As part of an overarching environmental mission, the Zurich-based reinsurance company Swiss Re held a groundbreaking for a new solar field on October 26 at its U.S. headquarters in Armonk. The project is slated to add 7,700 individual solar panels to the rolling hills surrounding the Westchester campus, which will generate 2 megawatts of power.
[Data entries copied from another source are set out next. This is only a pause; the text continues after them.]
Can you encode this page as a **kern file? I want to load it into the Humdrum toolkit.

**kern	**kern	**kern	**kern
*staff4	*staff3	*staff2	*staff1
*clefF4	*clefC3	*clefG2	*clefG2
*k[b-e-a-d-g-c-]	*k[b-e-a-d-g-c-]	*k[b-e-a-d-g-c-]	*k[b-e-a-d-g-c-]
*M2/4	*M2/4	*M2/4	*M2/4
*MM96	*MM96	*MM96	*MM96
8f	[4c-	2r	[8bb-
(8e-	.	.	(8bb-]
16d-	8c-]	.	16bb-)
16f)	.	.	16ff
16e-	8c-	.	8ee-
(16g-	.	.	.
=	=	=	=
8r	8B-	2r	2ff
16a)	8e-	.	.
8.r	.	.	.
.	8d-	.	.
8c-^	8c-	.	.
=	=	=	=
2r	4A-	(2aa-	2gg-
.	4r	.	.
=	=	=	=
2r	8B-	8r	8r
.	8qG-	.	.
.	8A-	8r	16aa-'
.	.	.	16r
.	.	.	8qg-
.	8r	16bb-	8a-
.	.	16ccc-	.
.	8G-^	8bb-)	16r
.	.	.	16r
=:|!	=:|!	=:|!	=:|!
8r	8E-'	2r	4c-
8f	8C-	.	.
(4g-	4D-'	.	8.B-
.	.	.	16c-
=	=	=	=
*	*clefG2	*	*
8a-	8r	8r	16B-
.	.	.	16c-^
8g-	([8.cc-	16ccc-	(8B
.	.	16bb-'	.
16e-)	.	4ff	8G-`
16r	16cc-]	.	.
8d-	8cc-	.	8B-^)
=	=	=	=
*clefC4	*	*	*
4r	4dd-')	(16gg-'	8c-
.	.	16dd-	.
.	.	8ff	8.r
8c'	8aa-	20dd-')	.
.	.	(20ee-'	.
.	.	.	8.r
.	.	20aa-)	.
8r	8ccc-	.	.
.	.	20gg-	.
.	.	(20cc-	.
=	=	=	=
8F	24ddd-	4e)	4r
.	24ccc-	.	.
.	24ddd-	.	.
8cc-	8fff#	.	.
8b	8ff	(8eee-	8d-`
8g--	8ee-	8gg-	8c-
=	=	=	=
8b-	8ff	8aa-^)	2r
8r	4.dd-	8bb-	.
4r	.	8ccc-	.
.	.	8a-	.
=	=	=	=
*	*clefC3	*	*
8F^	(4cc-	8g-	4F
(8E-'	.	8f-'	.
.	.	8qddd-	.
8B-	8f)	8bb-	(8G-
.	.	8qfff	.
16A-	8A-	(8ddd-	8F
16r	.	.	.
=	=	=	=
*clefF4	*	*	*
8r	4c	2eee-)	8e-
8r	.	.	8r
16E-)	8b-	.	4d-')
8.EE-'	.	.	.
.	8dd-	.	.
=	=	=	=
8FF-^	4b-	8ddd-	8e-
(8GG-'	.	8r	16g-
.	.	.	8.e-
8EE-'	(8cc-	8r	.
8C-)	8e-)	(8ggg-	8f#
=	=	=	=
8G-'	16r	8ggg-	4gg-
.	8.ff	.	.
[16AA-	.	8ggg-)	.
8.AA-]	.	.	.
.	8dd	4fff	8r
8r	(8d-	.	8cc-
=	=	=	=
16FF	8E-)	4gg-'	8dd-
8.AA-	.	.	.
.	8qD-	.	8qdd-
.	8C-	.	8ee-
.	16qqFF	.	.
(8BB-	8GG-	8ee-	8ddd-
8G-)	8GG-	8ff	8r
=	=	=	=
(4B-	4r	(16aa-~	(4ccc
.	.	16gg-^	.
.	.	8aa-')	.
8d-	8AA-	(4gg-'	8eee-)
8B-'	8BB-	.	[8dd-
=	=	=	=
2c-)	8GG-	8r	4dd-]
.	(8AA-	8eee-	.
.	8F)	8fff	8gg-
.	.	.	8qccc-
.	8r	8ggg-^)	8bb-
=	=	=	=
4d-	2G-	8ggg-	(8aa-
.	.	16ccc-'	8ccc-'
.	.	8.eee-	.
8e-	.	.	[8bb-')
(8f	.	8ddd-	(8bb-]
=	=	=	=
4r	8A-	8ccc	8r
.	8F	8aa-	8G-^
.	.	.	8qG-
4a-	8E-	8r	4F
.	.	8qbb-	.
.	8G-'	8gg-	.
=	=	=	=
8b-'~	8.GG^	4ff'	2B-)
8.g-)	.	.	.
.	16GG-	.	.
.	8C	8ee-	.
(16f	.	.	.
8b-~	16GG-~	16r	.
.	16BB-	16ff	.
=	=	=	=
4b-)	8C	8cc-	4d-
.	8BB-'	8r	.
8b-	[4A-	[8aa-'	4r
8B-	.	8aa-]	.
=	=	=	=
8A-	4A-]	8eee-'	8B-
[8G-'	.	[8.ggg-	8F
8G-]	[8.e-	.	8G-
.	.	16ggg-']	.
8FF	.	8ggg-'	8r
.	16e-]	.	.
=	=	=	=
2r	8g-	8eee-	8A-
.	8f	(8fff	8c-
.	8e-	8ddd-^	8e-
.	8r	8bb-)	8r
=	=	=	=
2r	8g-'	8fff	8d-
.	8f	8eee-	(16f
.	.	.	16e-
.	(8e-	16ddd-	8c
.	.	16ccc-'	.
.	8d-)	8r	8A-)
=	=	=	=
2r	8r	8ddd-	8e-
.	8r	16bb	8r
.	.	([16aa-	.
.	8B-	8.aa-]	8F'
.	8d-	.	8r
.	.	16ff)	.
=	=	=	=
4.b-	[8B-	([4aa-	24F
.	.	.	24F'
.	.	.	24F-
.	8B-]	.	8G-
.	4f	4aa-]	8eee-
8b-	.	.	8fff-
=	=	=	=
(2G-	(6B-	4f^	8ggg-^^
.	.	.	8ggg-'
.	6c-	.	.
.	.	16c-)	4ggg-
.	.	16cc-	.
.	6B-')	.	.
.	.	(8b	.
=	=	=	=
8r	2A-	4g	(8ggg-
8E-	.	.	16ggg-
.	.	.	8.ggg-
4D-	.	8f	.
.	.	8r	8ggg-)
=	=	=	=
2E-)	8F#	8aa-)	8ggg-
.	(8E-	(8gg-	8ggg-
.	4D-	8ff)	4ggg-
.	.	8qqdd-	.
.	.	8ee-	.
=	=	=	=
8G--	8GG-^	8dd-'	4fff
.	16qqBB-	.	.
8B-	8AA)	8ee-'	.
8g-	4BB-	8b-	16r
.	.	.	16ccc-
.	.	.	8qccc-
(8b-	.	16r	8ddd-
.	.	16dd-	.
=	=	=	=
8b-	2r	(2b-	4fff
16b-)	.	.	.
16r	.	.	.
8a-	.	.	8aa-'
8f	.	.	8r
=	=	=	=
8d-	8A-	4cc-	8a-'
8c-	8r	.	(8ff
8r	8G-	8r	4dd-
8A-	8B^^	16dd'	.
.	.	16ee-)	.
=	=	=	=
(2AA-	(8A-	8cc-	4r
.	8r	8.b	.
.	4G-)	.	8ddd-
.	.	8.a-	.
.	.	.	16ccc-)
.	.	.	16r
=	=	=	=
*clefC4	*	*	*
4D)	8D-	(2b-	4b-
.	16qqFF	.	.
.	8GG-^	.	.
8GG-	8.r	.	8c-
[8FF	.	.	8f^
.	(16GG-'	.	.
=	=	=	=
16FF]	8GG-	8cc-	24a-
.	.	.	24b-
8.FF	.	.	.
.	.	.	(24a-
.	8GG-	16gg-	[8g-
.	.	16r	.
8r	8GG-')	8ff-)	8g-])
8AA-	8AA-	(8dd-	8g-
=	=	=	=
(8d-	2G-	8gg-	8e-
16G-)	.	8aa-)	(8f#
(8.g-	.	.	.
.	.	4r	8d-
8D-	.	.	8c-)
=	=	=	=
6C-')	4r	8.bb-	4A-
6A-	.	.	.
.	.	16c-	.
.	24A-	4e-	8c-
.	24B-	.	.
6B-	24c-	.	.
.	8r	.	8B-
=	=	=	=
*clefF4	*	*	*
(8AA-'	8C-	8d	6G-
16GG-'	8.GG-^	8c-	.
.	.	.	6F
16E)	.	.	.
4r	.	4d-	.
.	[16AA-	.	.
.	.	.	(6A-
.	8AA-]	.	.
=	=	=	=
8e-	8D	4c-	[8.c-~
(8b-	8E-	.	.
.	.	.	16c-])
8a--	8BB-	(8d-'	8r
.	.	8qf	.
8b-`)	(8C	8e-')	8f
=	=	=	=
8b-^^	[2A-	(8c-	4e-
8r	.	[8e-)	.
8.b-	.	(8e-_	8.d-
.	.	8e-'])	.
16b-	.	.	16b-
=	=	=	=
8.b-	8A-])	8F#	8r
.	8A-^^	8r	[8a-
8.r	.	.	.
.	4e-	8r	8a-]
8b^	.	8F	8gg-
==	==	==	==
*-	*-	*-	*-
This would constitute roughly 60 percent of all power required by the 700-person office.
This move dovetails with the company’s ongoing mission to reduce their environmental footprint. “We, along with a group of other large companies, formed the RE100 initiative a few years back when we committed that all electricity we would use to power all of our global operations will be from renewable resources by the year 2020,” said Swiss Re CEO and President J Eric Smith during the proceedings. “This is one of the biggest efforts you will see over the next few years so that Swiss Re globally can meet that RE100 commitment.”
According to Vincent Eckert, head of internal environmental management at Swiss Re, the project will span 10 acres — or four soccer fields — and, on very sunny days, can generate more power than the U.S. headquarters requires. Eckert added that the installation time for the project should be “relatively short,” with April as the estimated time of activation.
“The size and the commitment makes this project stand out,” Smith tells 914INC. “It honors our brand and is what we are all about. Our mission is to make the world more resilient and a big part of that is helping society protect against natural catastrophes. It is sustainable projects like this… that demonstrate this commitment to making a difference.”
(L to R) Eric Smith, President and CEO of Swiss Re Americas; Michael Schiliro, Supervisor, North Castle; U.S. Representative Nita Lowey; and Jose Berra, North Castle Council Member at the groundbreaking for Swiss Re Americas solar power installation in Armonk on October 26.
The Armonk groundbreaking was attended by several notable officials, including U.S. Congresswoman Nita Lowey, North Castle supervisor Michael Schiliro, and North Castle council member Jose Berra.